I wish more buildings looked like alien spaceship landing pads. Buildings of this class are engineering marvels, and there should be more opportunity to push the discipline further. Because I like engineering. And alien spaceship landing pads.

I can sympathize with the glare issues, but those are fixable.
posted by rhizome at 7:30 PM on April 1, 2016 [1 favorite]


I've often taught Hadid's oeuvre to my first year Architecture students and I just can't believe she's gone.

My girlfriend and I sat (ensconced on Finn Juhl Pelican chairs, so sympathetic!) in Hadid's 2005 extension to the Ordrupgaard Museum in Charlottenlund, Denmark, on a snowy day last winter. It's hard to explain, but we -as two architecture/ Interior Architecture students- knew that we were being embraced by an incredibly human-friendly space. As Hadid says in her New Yorker interview about tracing lines via relationships to earth and human movement - you really do feel it as you inhabit the interior. Even the hard materiality of its lava concrete shell is like a shawl wrapping around you - the scale when you look at her larger civic works is still very much a human one. It's hard for me to say it feels feminine, because it's not just an achievement for women (Meier also creates intimacy from strong, stark materials) but we both felt the experience of the building understood us, and drew us into an almost ancient, primal reverie.

What a loss for the future of our design and imaginings of the built environment.
posted by honey-barbara at 12:25 AM on April 2, 2016 [7 favorites]


Economist obituary: Outside the rectangle.

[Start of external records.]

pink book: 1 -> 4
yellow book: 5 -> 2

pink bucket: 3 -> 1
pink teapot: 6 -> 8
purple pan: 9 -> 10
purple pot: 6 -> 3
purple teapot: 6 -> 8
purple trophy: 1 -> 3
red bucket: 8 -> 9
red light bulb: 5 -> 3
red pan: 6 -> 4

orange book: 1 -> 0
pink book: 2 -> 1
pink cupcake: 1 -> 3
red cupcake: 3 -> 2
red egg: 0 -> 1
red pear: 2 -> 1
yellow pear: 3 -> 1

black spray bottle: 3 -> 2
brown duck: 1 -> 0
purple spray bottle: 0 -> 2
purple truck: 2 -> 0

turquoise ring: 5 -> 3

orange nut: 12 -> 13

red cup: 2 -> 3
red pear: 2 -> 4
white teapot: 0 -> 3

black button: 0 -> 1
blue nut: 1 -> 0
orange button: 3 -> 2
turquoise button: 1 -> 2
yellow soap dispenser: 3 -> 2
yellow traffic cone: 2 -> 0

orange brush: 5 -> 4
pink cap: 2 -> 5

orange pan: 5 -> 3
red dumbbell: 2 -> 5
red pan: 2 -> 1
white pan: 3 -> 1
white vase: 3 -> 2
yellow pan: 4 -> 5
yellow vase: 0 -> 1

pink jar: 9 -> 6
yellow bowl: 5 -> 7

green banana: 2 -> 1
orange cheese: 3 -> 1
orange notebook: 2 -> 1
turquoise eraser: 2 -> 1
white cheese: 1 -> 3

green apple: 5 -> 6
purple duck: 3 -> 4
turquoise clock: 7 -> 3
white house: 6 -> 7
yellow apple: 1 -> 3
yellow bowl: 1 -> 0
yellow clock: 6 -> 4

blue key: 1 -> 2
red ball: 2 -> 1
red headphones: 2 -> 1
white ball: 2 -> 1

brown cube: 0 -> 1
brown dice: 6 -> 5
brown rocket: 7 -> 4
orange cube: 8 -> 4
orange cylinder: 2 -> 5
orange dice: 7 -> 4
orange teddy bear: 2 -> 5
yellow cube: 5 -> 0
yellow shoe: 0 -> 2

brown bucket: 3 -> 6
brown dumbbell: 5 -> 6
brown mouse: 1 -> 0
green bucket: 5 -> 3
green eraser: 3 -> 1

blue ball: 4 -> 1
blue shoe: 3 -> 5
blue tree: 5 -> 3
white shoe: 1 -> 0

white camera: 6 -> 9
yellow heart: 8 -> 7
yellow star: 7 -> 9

"There were times Ms Hadid needed a hard shell. Her design for the Cardiff Bay Opera House won a competition against 268 entrants, but was torpedoed by a minority that didn’t like it—or her. The Heidar Aliyev centre she designed for Azerbaijan’s capital was called a monument to a dictator, a charge not often levelled at male peers in similar political environments. In 2014 the New York Review of Books retracted and apologised for a claim that there had been more than 1,000 deaths of migrants working on the site of a stadium she was building in Qatar. There had been no deaths, and construction had not even started. But the story was repeated by the BBC, so in a radio interview about her winning the Royal Gold Medal for Architecture, she rebutted the claim, then cut the interview short."